There is usually a very long road that leads to an airport. I never realized that fact until I had to walk one, in 95-degree blazing island heat with a huge backpacking bag and single-person tent strapped to my shoulders and waist.
"This is going to be great," I thought to myself, "An adventure. A spiritual quest." An hour later that tune died. My back hurt. My feet hurt. Instead I thought,
"What the fuck did I just get myself into?" I was smack in the middle of nowhere on the Big Island Hawaii with no friends, family or cell phone.
A few weeks earlier I was a normal, spoiled wannabe almost adult. I had a job teaching swim lessons that helped me maintain a semi-decent New York City college life of go-to-class-and-drink-at-bar on the weekends. I even had a somewhat stable relationship. And like most kid-adults, I was living at home with my mom.
"I hate that boyfriend of yours," she would always nag, "and you need to come home more often." I had made it a habit to spend most nights at his house, leaving my family of four (my brother, sister, mom and dog) at home without their youngest family member.
"I would come home more if you weren't so annoying," I'd respond bluntly. My mom had a way of screaming, "Thhheeooooo" (short for her nickname for me, Theophania) so loudly from any part of the house that it would startle my dog from his nap, who would then jump up and look around crazily with a lop-sided snout and tired eyes, before finally settling back into his comfortable sleep.
"What, Mom?" I always asked with the most sarcastic lazy tone possible.
"You have enough money to get to school tomorrow?" She would inquire. I was an adult, making my own money, but somehow she always felt it necessary to ask. I figured a roll of the eyes properly conveyed my feelings toward such questions. It didn't matter, she never stopped asking. She never saw me as an adult.
Thousands of miles away, I could finally be. I was finally alone. The plan was to survive with only a tent, a couple hundred dollars and the contents of my bag. The plan was to prove to myself and everybody else, that I didn't need anybody. I was a self-sufficient, self motivated adult.

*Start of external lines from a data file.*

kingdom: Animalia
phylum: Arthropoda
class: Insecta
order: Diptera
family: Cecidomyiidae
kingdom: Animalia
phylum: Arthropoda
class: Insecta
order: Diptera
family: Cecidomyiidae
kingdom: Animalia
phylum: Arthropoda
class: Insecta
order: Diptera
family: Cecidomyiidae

The first night I spent in the tent I cried incessantly while cuddling a pink fluffy pillow and rocking back and forth like a nut job in an insane asylum. It was dark out and raining and I had walked for hours before settling to camp at a secluded beach not too far away from the airport.
And did I mention it was dark out? Dark like not even a moon in the sky dark. As a city girl, I had never experienced real darkness before. I had no idea I was even afraid of the dark until the sun dipped behind the scenic mountain view, revealing all of the creepiness of night: rustling branches, dogs barking in the distance, the occasional car passing slowly as if a drive-by was about to happen.

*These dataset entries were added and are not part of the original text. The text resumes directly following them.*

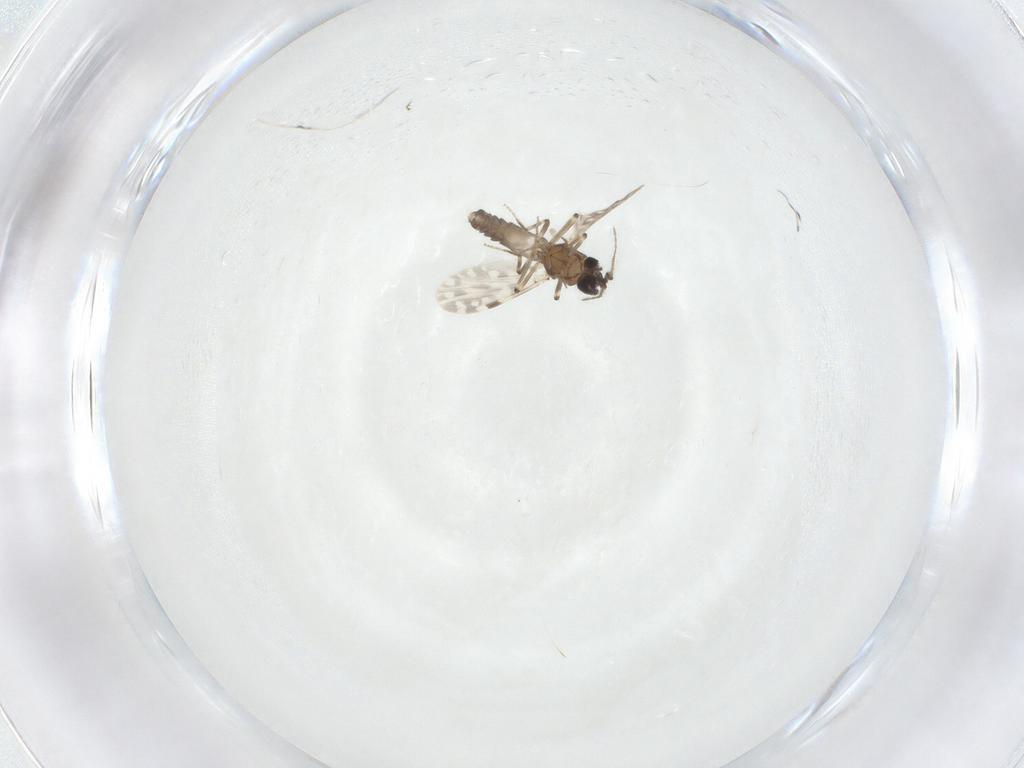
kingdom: Animalia
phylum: Arthropoda
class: Insecta
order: Diptera
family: Ceratopogonidae
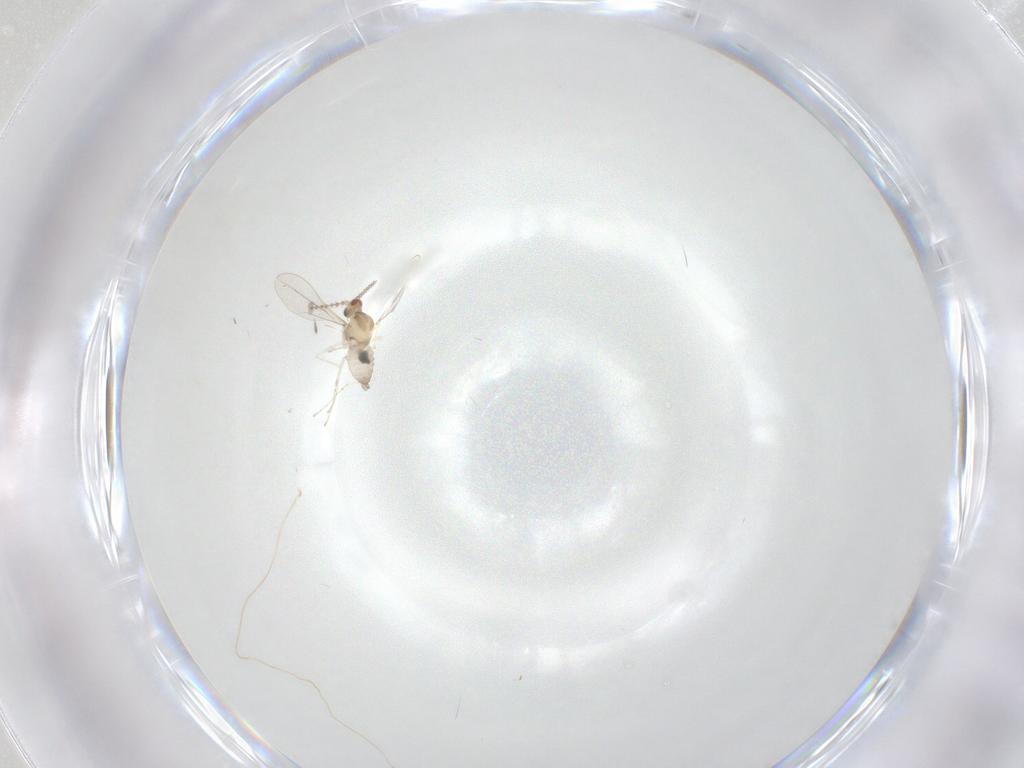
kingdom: Animalia
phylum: Arthropoda
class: Insecta
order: Diptera
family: Cecidomyiidae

At one point, I could have sworn there were whispers coming from a bush nearby. I also thought I was going blind. Eventually I fell asleep in the fetal position after exhausting my tear ducts.

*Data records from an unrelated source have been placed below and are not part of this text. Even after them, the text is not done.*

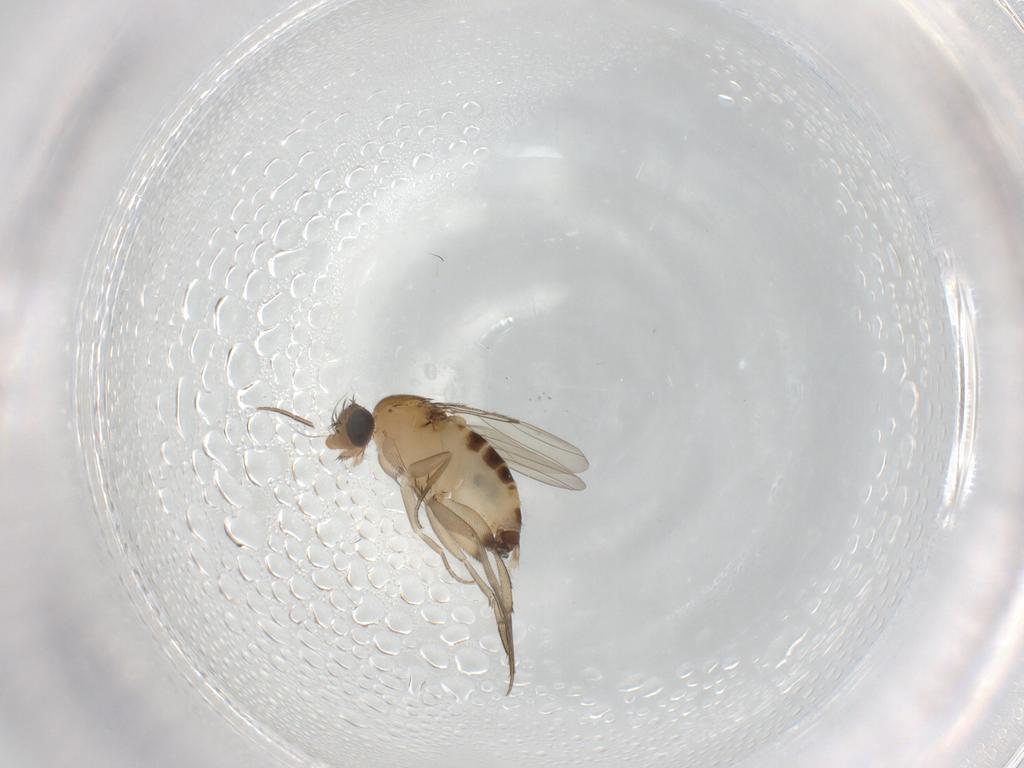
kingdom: Animalia
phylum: Arthropoda
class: Insecta
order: Diptera
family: Phoridae
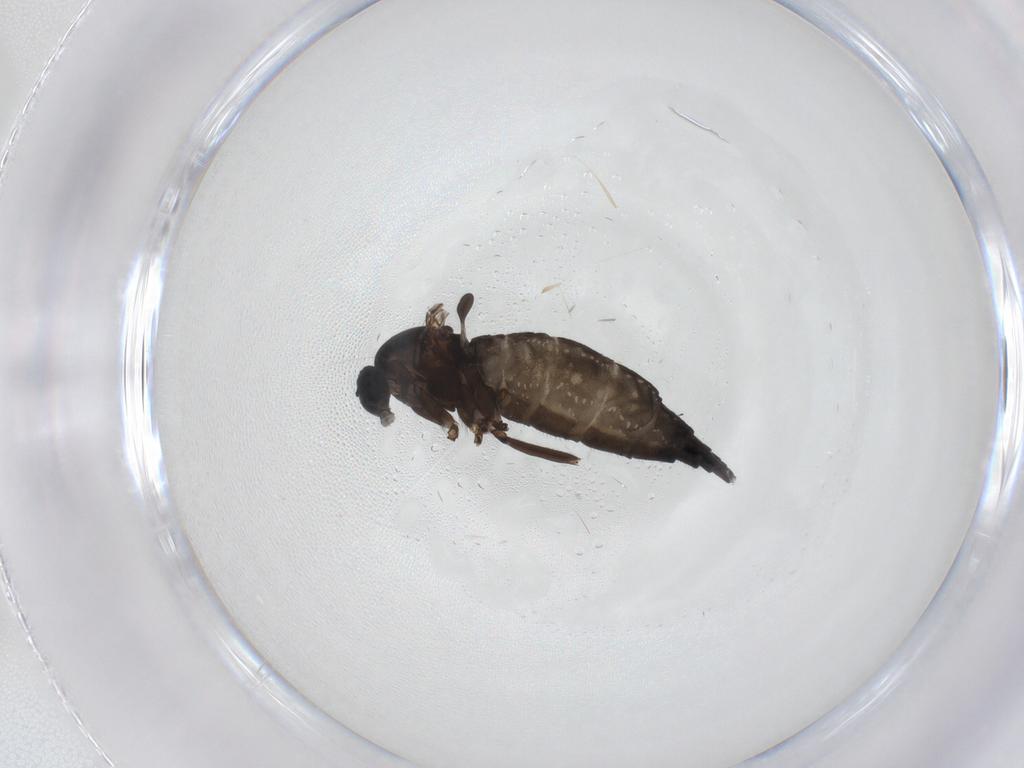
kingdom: Animalia
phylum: Arthropoda
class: Insecta
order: Diptera
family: Sciaridae
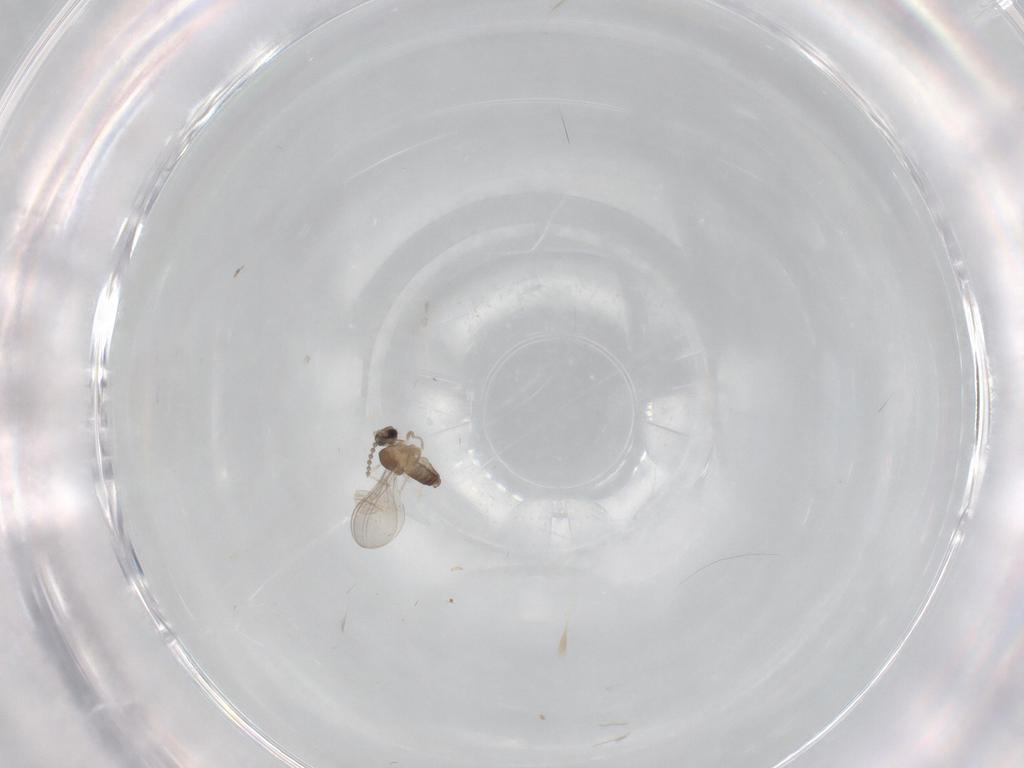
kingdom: Animalia
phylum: Arthropoda
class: Insecta
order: Diptera
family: Cecidomyiidae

The next morning I was puffy-eyed but still held my head high, determined and undeterred. I hitchhiked across the island, stopping to swim in a nature made hot tub and finally deciding on spending the night on a black sand nude-friendly beach. When the sun set, I cried some more. This routine went on for three weeks or so; sightsee by day, wail by night until I could hardly open my eyes; my back was sore and my feet ached.
One day, I made my way into a grocery store to buy something to eat and, as I entered, I could feel everyone’s eyes on me. It may had been the slight limp, or the fact that my eyes looked like they had been stung by bees -- whatever it was, people were definitely taking notice. A young, well-manicured woman with blonde hair and a huge wedding ring on her finger approached me.
“Jesus told me to give this to you,” she said while extending a $20 bill toward me. How far I had finally come into adulthood; from my mom offering me money to a complete stranger seeing me as a charity case. I was a complete failure. It was time to go home. I asked the woman to borrow her phone instead.
"Theo, is that you?" my mom answered on the first ring.
"Mommy, I want to come home," I finally broke down in tears.
"Come home, baby," she responded. And I was pretty happy when she asked me if I had enough money that time around because I was broke as hell.
When I got to the airport, my mom was there waiting for me. She couldn’t even spot me in the crowd, because I was looking a complete mess. I walked up to her looking at my feet.
“Be proud of yourself,” she said, “I had bets you’d only last a day.” She had a pretty good point. I gave her a hug and we laughed at my hair that had almost turned into dreadlocks.
I left her house a few weeks later, but this time I moved into my own apartment with a comfy bed, shower and lights in every room. She still calls me every other day on the phone.
“Thheeeooo,” she says excitedly on the other line. “I hope you have enough money for food.”
I smile to myself and simply respond, “Yeah, mom, I think I’m OK.”